A method or use according to any one of claims 1 to 7, wherein the detergent composition comprises from 1 to 60 wt.%, preferably from 2.5 to 50 wt.%, more preferably from 4 to 40 wt.%, most preferably from 8 to 35 wt.% of a surfactant, said surfactant not including saponin.
A method or use according to any one of claims 1 to 8, wherein the detergent composition comprises anionic and/or nonionic surfactant, preferably comprising both anionic and nonionic surfactant.
A method or use according to any one of claims 1 to 9, wherein the composition is laundry detergent composition, preferably the laundry detergent composition is a liquid, gel or a powder, more preferably the laundry detergent is a liquid detergent.
A method or use according to any one of claims 1 to 10, wherein the laundry detergent composition comprises an alkoxylated polyamine, preferably at a level of from 0.1 to 8 wt.%, more preferably from 0.2 to 6 wt.%, most preferably from 0.5 to 5 wt.%, preferably the alkoxylated polyamine is an alkoxylated polyethylenimine, and/or alkoxylated polypropylenimine, more preferably the alkoxylation is ethoxylation or propoxylation or a mixture of both.
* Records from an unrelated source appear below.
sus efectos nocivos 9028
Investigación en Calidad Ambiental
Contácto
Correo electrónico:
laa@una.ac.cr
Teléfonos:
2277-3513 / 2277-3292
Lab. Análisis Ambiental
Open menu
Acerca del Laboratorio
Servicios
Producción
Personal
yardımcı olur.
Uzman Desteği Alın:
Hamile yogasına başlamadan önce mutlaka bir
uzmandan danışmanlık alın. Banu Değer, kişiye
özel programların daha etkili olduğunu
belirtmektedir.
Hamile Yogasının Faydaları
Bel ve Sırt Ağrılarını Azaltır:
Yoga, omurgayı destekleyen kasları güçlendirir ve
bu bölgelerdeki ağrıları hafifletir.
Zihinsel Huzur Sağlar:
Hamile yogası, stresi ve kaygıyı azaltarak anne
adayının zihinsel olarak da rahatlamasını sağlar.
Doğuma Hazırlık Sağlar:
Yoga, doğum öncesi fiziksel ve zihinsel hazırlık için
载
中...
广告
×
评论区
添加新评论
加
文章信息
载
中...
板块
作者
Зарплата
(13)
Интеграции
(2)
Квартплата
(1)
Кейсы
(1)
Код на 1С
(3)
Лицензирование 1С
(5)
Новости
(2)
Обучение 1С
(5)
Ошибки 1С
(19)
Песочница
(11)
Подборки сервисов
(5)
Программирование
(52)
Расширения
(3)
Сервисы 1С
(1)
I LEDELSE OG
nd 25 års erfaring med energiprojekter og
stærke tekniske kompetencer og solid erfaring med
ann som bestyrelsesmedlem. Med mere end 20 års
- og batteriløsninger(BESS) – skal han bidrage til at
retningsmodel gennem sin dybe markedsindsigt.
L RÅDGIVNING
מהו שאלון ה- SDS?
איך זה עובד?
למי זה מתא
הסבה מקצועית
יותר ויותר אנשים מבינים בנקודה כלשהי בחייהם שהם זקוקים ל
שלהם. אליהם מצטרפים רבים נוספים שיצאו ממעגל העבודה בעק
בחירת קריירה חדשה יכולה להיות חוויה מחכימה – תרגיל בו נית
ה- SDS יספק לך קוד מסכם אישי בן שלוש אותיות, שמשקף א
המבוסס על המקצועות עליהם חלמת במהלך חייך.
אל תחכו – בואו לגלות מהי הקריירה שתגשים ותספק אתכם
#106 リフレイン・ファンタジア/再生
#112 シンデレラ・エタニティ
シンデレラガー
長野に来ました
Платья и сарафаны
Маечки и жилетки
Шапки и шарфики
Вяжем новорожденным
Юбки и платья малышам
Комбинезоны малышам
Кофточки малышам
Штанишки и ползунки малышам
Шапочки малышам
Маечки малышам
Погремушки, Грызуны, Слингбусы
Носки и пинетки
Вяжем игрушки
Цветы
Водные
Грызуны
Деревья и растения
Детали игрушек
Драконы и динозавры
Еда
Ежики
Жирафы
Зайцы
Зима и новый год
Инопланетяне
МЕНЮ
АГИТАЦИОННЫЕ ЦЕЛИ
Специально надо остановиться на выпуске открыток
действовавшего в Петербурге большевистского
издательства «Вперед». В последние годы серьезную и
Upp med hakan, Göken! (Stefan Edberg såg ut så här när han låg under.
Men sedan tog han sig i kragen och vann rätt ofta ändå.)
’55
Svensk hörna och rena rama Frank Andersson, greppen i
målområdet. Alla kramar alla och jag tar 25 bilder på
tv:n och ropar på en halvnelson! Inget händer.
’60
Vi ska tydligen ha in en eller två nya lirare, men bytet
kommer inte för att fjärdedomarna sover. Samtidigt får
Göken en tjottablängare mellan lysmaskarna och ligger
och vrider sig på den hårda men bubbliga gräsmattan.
A method or use according to any one of claims 1 to 11, wherein the laundry detergent composition comprises a soil release polymer, preferably at a level of from 0.1 to 8 wt.%, more preferably from 0.2 to 6 wt.%, most preferably from 0.5 to 5 wt.%, preferably the soil release polymer is a polyester soil release polymer.
A method or use according to any one of claims 1 to 12, additionally comprising a further enzyme selected from the group consisting of: lipases, cellulases, alpha-amylases, peroxidases/oxidases, pectate lyases, and/or mannanases.